WORK INSTRUCTIONS
Repeat the items below word for word, from the line containing "Šibenik: Slovenec s" through the line containing "9613-5228 / (14)", with both of those lines included. Leave the pictures out of your answer.

DATA FOR THIS EXERCISE
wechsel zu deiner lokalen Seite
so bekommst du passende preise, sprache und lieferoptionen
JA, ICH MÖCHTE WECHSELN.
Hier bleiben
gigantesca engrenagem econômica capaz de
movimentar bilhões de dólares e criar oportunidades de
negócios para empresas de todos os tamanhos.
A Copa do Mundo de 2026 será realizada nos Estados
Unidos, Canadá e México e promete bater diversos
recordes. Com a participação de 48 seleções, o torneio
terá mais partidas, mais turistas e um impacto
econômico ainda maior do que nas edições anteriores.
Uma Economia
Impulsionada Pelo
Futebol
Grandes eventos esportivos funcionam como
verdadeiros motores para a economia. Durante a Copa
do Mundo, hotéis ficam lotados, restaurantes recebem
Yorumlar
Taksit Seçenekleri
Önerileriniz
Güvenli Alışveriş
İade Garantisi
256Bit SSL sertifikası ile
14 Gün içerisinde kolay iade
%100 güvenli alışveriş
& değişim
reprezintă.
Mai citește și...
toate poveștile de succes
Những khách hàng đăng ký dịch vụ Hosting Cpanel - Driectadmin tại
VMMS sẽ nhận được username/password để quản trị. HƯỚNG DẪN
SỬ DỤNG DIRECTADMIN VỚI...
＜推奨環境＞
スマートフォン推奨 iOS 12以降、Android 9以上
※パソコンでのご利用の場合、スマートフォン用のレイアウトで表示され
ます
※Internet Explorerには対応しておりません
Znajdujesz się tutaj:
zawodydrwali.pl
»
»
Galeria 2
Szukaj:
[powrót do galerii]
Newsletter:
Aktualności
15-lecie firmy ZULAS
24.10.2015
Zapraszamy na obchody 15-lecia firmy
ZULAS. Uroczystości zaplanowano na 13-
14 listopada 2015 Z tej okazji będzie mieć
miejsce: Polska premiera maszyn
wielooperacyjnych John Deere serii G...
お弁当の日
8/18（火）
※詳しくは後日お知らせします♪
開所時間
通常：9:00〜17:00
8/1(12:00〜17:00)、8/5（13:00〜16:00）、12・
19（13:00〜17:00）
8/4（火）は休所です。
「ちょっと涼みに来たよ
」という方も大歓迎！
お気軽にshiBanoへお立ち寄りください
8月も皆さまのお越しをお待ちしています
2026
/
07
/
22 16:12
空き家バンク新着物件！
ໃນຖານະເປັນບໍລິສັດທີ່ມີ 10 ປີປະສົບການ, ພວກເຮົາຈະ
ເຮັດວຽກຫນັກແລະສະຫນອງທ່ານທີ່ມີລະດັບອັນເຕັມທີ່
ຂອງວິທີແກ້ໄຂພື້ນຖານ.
...
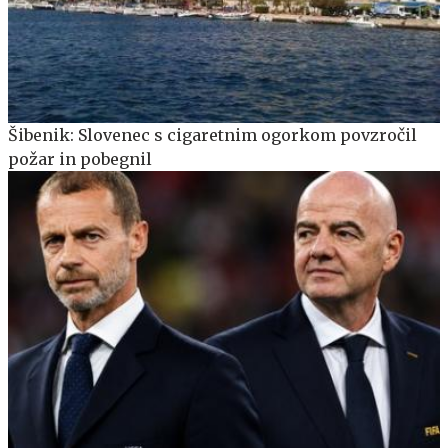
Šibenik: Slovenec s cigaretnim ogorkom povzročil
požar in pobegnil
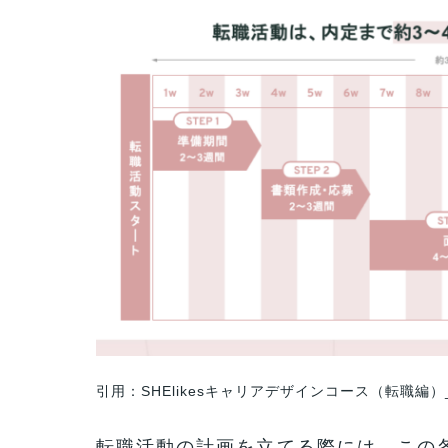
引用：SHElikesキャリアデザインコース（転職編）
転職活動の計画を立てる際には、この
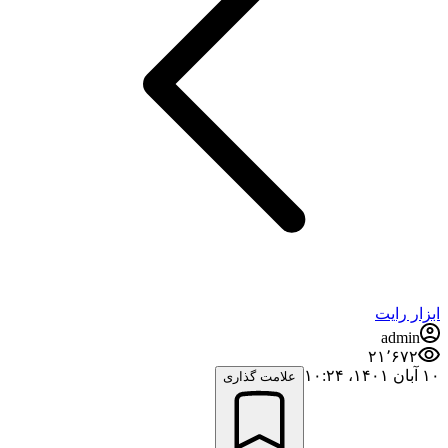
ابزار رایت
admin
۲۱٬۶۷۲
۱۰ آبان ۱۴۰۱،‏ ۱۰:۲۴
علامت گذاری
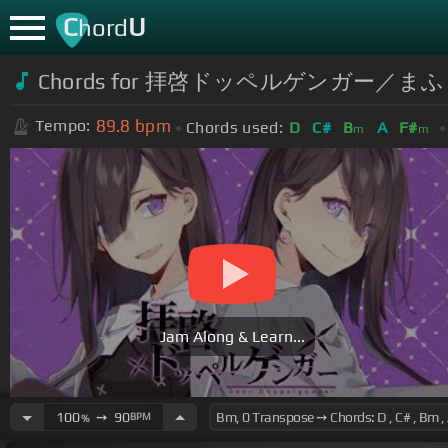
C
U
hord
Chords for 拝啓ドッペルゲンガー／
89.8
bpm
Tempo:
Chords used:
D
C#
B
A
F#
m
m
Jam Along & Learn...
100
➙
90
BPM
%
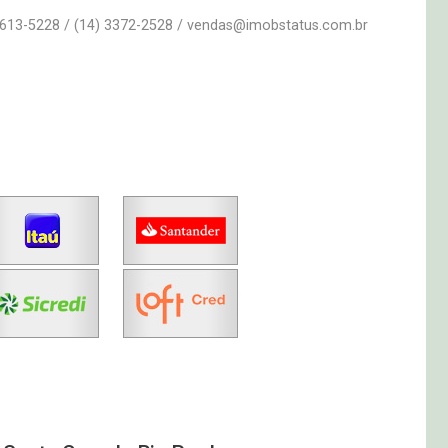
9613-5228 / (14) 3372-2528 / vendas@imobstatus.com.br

ANSWER BELOW
Šibenik: Slovenec s cigaretnim ogorkom povzročil
požar in pobegnil
引用：SHElikesキャリアデザインコース（転職編）
転職活動の計画を立てる際には、この
ابزار رایت
admin
۲۱٬۶۷۲
۱۰ آبان ۱۴۰۱،‏ ۱۰:۲۴
علامت گذاری
C
U
hord
Chords for 拝啓ドッペルゲンガー／
89.8
bpm
Tempo:
Chords used:
D
C#
B
A
F#
m
m
Jam Along & Learn...
100
➙
90
BPM
%
9613-5228 / (14) 3372-2528 / vendas@imobstatus.com.br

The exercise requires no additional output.